(Beginning of Extracted entries)
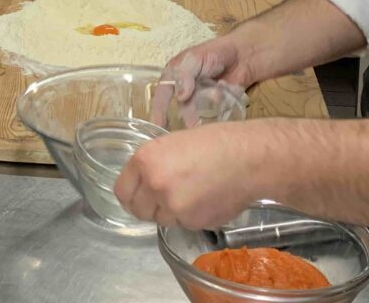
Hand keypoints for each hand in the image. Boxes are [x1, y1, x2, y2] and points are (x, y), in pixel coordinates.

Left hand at [114, 122, 261, 229]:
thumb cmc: (212, 144)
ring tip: (193, 193)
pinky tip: (207, 200)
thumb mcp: (170, 145)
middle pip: (139, 210)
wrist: (246, 158)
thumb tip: (142, 186)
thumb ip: (151, 166)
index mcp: (144, 160)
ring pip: (162, 219)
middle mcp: (154, 184)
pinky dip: (192, 217)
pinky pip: (184, 224)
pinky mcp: (193, 222)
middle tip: (167, 198)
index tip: (138, 197)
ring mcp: (173, 205)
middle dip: (150, 207)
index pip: (121, 191)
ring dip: (173, 212)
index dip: (131, 196)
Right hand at [151, 34, 253, 125]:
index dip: (158, 111)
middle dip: (188, 114)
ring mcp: (201, 97)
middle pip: (182, 107)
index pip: (162, 95)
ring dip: (205, 109)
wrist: (244, 56)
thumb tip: (180, 97)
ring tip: (217, 97)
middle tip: (194, 124)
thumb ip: (185, 76)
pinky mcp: (216, 105)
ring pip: (198, 112)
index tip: (158, 126)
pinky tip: (224, 97)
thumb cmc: (216, 52)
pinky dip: (218, 109)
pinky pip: (213, 114)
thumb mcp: (195, 59)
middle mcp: (185, 88)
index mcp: (174, 75)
(End of Extracted entries)
▶ Assigned task
Reproduce the material above exactly, first line through the line that contains "wrist: (246, 158)", minus the pictures.

▶ Expected output
Hand keypoints for each hand in the image. Boxes are [x1, y1, x2, y2] and points are (x, y), in pixel coordinates.

Left hand at [114, 122, 261, 229]:
thumb cmc: (212, 144)
ring tip: (193, 193)
pinky tip: (207, 200)
thumb mcp: (170, 145)
middle pip: (139, 210)
wrist: (246, 158)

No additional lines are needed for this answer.